Fork: The Fox 36 Performance Float 150mm fork is ready to take on whatever you throw at it. It is Fox’s entry-level 36mm-stanchion fork, but it’s still very capable. The three-position compression lever and rebound adjustments allow you to tailor it for different terrain, preferences, and rider weight. It may not offer as much adjustment as higher-end models, but this is a solid inclusion considering the price.
Shock: Fox Float DPS EVOL LV – This matches the fork well. It features the same three-position lever as well as rebound adjustment.
Drivetrain: SRAM’s 12-speed NX Eagle is chosen for the drivetrain. This is a solid system that shifts quite well. The crankset is the SRAM Descendant 6K Eagle with 32t that pairs with an 11-50t cassette.
Wheels: Again, the same Diamondback wheels are used for this Release model, but they are 27.5″ instead of 29″. These are definitely worth upgrading at some point, but they are plenty durable and come tubeless-ready, which is a big plus. These 27.5″ mean the carbon Release bikes are slower and slightly less comfortable but easier to maneuver and more playful.
Despite the frame being made of carbon fiber, Release 4C weighs around 30 pounds, almost the same as Release 3.
Who is the Release 4C for?
The Diamondback Release 4C is for riders who want a 27.5″ trail bike with a quality carbon frame with a decent build kit for an affordable price. This bike won’t break any records, but it is fun like the others.
I would like to have seen lighter rims on this bike, such as a DT Swiss rim.
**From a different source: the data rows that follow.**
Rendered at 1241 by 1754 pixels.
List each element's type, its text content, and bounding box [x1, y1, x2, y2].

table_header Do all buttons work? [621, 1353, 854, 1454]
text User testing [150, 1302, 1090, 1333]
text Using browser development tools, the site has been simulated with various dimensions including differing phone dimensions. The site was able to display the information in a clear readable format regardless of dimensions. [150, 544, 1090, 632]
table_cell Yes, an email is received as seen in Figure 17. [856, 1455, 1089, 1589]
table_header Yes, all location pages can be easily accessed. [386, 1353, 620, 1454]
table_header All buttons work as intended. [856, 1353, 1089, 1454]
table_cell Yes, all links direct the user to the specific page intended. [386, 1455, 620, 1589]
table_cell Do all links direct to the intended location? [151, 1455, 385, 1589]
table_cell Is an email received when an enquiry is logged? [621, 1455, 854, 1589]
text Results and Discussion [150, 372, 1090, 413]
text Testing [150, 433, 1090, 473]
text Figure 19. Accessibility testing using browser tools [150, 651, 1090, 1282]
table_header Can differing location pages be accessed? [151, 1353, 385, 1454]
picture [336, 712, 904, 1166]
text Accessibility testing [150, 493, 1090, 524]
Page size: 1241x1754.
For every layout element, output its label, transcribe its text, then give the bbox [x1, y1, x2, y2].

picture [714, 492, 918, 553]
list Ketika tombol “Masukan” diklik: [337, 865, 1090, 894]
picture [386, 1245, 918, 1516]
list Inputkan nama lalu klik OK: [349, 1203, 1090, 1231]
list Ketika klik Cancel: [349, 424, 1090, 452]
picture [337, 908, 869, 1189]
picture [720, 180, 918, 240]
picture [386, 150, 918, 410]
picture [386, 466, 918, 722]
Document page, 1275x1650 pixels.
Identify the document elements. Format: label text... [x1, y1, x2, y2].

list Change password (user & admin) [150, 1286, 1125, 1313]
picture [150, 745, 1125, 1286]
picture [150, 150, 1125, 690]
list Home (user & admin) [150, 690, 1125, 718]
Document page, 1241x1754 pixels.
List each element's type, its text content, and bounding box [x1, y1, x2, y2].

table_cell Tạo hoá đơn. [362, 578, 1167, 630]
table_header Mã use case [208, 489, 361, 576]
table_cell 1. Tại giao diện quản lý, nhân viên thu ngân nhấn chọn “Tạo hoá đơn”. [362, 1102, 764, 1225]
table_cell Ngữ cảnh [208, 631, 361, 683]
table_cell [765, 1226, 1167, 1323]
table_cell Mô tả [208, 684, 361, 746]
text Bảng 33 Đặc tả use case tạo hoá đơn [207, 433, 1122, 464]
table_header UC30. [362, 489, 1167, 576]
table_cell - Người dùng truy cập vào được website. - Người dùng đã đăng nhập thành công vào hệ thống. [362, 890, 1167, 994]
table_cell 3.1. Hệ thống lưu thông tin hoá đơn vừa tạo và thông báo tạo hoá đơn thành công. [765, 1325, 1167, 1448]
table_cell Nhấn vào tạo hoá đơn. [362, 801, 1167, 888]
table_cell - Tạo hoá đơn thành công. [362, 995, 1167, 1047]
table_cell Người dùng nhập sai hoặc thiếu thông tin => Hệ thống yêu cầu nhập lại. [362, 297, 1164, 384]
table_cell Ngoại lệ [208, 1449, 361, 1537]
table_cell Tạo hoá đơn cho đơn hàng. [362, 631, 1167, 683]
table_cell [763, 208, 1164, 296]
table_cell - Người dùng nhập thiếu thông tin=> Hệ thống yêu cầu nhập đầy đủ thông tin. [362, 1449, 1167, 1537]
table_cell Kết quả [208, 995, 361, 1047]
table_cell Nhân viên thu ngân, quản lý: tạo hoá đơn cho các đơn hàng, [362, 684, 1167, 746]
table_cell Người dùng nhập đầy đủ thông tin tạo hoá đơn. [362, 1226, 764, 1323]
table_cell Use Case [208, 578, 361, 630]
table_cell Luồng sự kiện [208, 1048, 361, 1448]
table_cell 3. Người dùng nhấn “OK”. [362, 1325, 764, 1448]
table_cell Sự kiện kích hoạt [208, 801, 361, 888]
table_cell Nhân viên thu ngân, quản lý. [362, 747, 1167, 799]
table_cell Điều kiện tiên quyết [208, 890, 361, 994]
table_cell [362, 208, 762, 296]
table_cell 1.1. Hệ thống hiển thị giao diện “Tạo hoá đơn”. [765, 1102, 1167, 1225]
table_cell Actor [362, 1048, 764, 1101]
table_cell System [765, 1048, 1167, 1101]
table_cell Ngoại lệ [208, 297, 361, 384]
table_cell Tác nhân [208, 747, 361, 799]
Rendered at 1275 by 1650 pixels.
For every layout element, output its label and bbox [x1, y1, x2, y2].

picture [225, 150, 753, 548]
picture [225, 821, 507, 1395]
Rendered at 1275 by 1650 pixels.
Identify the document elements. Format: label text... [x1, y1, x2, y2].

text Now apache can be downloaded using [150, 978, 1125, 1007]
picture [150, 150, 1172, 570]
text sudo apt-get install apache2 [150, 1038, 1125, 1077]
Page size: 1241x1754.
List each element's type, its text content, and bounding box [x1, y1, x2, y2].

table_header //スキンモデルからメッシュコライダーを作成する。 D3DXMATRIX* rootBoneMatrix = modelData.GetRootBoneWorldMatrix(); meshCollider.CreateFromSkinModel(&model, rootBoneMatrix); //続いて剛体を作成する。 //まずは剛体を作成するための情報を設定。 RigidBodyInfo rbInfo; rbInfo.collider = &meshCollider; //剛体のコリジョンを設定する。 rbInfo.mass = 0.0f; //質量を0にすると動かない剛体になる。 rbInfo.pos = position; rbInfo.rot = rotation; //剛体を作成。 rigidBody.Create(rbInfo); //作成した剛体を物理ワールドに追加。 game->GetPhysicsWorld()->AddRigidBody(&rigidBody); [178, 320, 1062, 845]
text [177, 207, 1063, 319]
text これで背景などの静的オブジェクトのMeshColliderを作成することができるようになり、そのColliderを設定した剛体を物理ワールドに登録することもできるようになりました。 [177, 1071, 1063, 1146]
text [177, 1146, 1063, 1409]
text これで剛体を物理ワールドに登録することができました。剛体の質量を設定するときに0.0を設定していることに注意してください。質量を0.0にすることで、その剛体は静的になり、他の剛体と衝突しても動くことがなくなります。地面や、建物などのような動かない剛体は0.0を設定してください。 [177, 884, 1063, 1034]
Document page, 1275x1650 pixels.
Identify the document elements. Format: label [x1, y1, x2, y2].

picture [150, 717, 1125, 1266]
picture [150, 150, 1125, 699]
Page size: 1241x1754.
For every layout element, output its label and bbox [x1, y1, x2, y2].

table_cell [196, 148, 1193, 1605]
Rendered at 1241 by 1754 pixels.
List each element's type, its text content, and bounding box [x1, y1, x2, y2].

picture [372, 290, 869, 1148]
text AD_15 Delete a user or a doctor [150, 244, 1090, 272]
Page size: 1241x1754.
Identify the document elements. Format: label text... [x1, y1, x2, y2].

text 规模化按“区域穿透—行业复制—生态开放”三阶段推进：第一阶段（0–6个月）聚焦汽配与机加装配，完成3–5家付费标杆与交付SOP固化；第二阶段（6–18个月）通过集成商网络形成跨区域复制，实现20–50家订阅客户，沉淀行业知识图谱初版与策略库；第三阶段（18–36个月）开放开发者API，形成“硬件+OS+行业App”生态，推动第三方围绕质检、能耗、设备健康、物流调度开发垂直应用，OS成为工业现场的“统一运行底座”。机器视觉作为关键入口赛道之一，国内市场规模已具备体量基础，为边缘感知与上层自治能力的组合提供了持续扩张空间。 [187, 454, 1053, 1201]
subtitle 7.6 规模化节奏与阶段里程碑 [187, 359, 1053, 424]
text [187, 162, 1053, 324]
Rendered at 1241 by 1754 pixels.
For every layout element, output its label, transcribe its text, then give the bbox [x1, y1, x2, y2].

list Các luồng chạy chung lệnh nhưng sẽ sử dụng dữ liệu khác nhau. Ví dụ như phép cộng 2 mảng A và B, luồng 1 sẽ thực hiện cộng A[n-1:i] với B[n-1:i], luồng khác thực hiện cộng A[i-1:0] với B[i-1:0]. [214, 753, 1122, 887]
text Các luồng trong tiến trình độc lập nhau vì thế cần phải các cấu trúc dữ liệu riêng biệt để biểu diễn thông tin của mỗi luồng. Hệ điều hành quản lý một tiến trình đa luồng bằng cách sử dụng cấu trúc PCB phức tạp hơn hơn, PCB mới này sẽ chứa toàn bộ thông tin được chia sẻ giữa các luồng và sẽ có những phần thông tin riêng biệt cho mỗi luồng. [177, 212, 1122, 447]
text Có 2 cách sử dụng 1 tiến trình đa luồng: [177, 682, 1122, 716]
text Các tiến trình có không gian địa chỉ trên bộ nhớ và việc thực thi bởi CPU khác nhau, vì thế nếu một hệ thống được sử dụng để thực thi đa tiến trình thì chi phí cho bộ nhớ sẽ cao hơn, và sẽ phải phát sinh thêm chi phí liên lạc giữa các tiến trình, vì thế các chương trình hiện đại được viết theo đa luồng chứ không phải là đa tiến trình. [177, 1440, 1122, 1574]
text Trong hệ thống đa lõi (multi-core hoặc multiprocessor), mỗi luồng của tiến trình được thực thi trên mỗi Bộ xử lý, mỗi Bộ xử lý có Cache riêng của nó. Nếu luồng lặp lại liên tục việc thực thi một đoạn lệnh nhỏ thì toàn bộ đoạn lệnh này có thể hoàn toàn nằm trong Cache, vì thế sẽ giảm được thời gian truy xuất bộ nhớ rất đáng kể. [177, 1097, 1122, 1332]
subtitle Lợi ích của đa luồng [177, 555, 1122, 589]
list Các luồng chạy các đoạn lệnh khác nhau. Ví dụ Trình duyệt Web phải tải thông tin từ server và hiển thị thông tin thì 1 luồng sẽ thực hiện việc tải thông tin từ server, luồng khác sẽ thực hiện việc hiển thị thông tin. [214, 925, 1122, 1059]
This would be the first upgrade I’d make.
Diamondback Release 5C
The Release 5C is the premium build in Diamondback’s Release series. It sports a race-ready build kit and offers exceptional value as a carbon trail MTB in the sub-$6,000 price range.
Frame: The Release 5C makes use of the same carbon fiber frame as Release 4C, just with a Blue-Grey matte finish.
Fork: The Fox 36 Factory Float GRIP2 fork on this bike is Diamondback saying, “Go ahead, put this bike to work.” The ‘Factory’ components are Fox’s lightest, highest-performing, and are highly adjustable, capable of handling lots of abuse, and buttery smooth. High and low-speed rebound can be tuned, as well as its compression via a three-position damper.
Shock: A Fox Factory Float DPS shock further unlocks the potential of the frame. It’s also highly adjustable, lightweight, and ready to handle almost any trail you tackle.
Riders wanting the best of the best and willing to pay for it will not be disappointed by Diamondback Release 5C and its high-end SRAM and Fox parts.
Drivetrain: The drivetrain is SRAM’s performance-oriented 12-speed GX Eagle drivetrain. This 10-50t and 32t setup will give you enough of a gear range for you to tackle any situation head-on.
Wheels: The e*thirteen LG1 EN rims and Novatec hubs make a solid, high-quality aluminum wheelset. No, they aren’t carbon, but they are light and hold up to a lot of abuse—no complaints here in this Diamondback Release review.
Taking into consideration the heavier-duty suspension, the Release 5C comes in lightest at about 30lb. This feels like a good weight for the bike. It is similar to the others, but the lighter rims and drivetrain bring a small improvement.
Who Is the Release 5C for?
The Release 5C is for riders who want a do-it-all 27.5″ carbon trail bike at a reasonable price. There are no parts on this bike that I would get rid of or change. I think Diamondback was spot on with this build, but avoid it if you want a 29er.
This bike is excellent. Sure, you could add carbon wheels or bars, but the bike shreds as is; there is no need for upgrades.
The Diamondback Release series are exceptional machines at excellent prices.
The five builds cover a range of prices suitable to most budgets, and offering 27.5″ or 29″ wheels, aluminum or carbon frames, and 140mm or 150mm forks means most riders looking for a trail bike will find something to suit their needs and skill level.